The annual report contains a review of operations.

Shareholder communication

The Company communicates with its shareholders through ASX announcements, quarterly reports, the half-year report, the annual report and the annual general meeting. Copies of all such ASX announcements and reports are posted on the Company web site. Shareholders are encouraged to provide an email address to receive electronic copies of all announcements and reports.

The independent auditor attends the annual general meeting to respond to questions from shareholders on the conduct of the audit and the preparation and content of the audit report.

Risk management

The board has accepted the role of identification, assessment, monitoring and managing the significant areas of risk applicable to the Company and its operations. It has not established a separate committee to deal with these matters as the directors consider the size of the Company and its operations does not warrant a separate committee at this time. The board considers the matter of risk management on a six monthly basis at its regular meetings. The directors have identified the significant areas of risk applicable to the Company and its operations and non-executive director Mr A.G. Harris has been allocated responsibility for preparation of a six monthly report to the board on the matter.
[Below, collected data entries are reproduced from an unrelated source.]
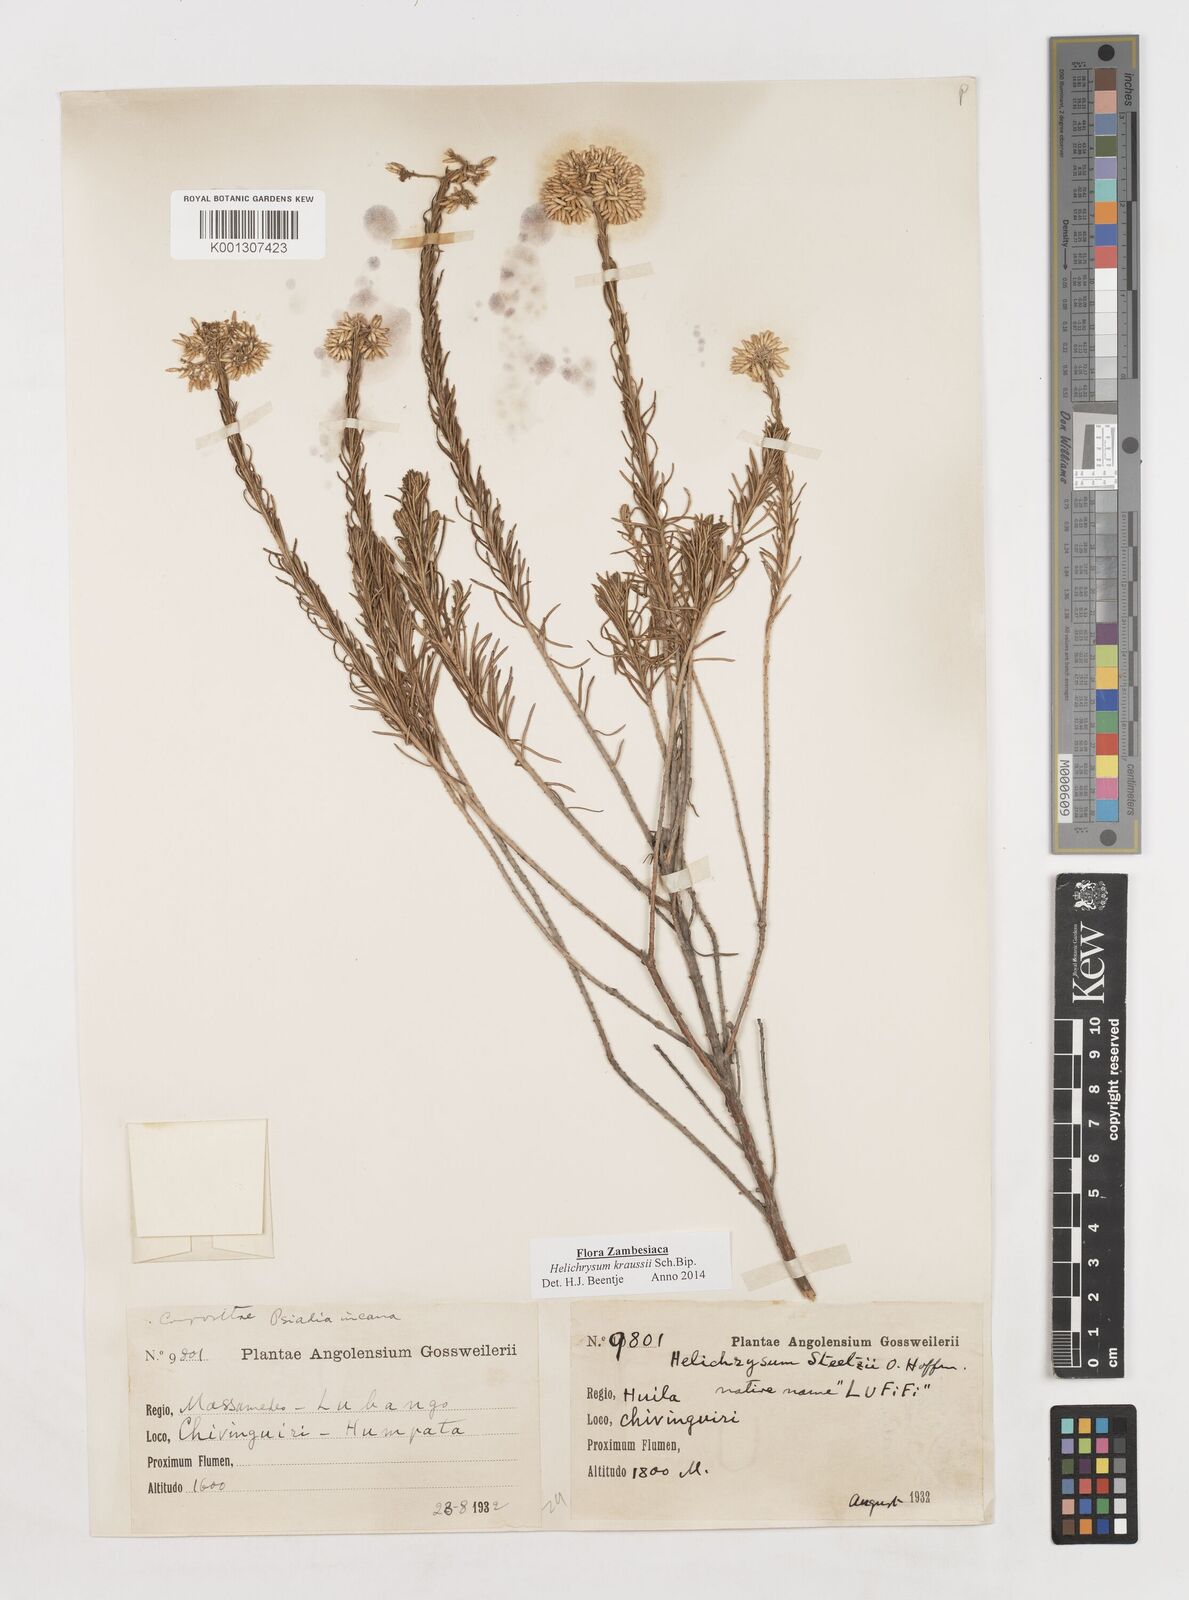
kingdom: Plantae
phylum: Tracheophyta
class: Magnoliopsida
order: Asterales
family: Asteraceae
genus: Helichrysum
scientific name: Helichrysum kraussii
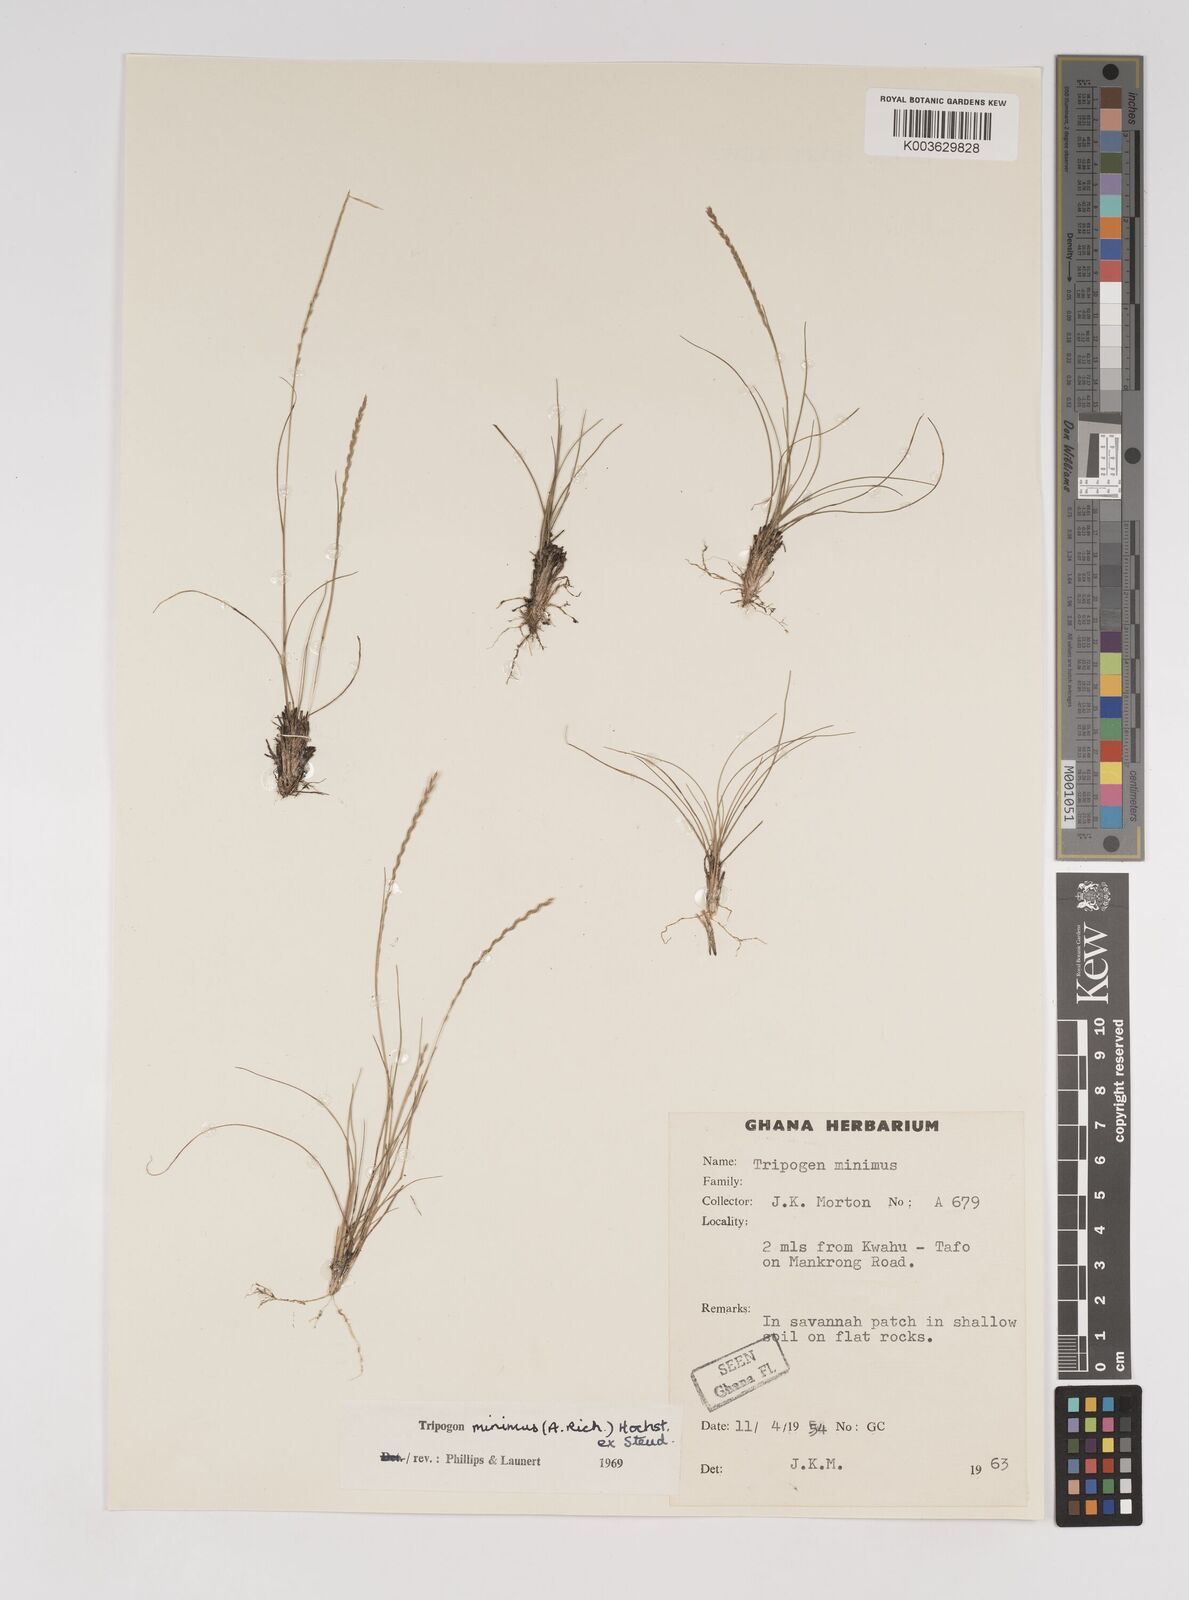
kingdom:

Performance evaluation of directors and executives

A performance evaluation of the board took place in the previous year but no review took place during the year ended 30 June 2010. The board and the ‘director-operations’ undertake a review of the performance of senior executives and employees on an annual basis.

Remuneration of directors and executives

Because of the relatively small size of the Company and its operations, the board does not consider it appropriate, at this time, to form a separate committee to deal with executive remuneration. The board as a whole establishes and reviews annually the remuneration of the executive directors, senior executives and employees.

In accordance with the constitution of the Company, shareholders determine the maximum aggregate annual remuneration of the directors, (the current maximum aggregate annual remuneration which was approved by shareholders at the 2007 annual general meeting is $250,000). The directors determine the allocation of all or part of the approved maximum aggregate remuneration between the non-executive directors. The current determination is to pay annual directors fees of $36,000 to non-executive directors and $40,000 to the chairman. With the current board structure, this is an aggregate of $112,000 per annum compared with the shareholder approved maximum of $250,000.

The cash remuneration of the directors is from time to time supplemented by incentive options issued under the Company’s Employee and Directors Share Option Plan. Specific shareholder approval is required before options are issued to directors under this Plan.

A summary of the Company’s remuneration policies and practices, together with particulars of remuneration of the directors and key management personnel during the year ended 30 June 2010, is set out in the remuneration report section of the directors report and in the notes to the financial statements. Particulars of options issued to directors under the Employee and Directors Share Option Plan are set out in the remuneration report and in the notes to the financial statements. There were no such options on issue at 30 June 2010 with the previously issued options having expired on 31 January 2010.

There are no schemes or provisions for retirement benefits for non-executive directors other than statutory benefits and accumulated superannuation.

Recognition of legitimate interests of stakeholders

As detailed above, the Company has adopted a code of conduct which ‘inter alia’ deals with compliance with legal and other obligations to legitimate stakeholders. The full code of conduct is available on the Company web site under the corporate governance section.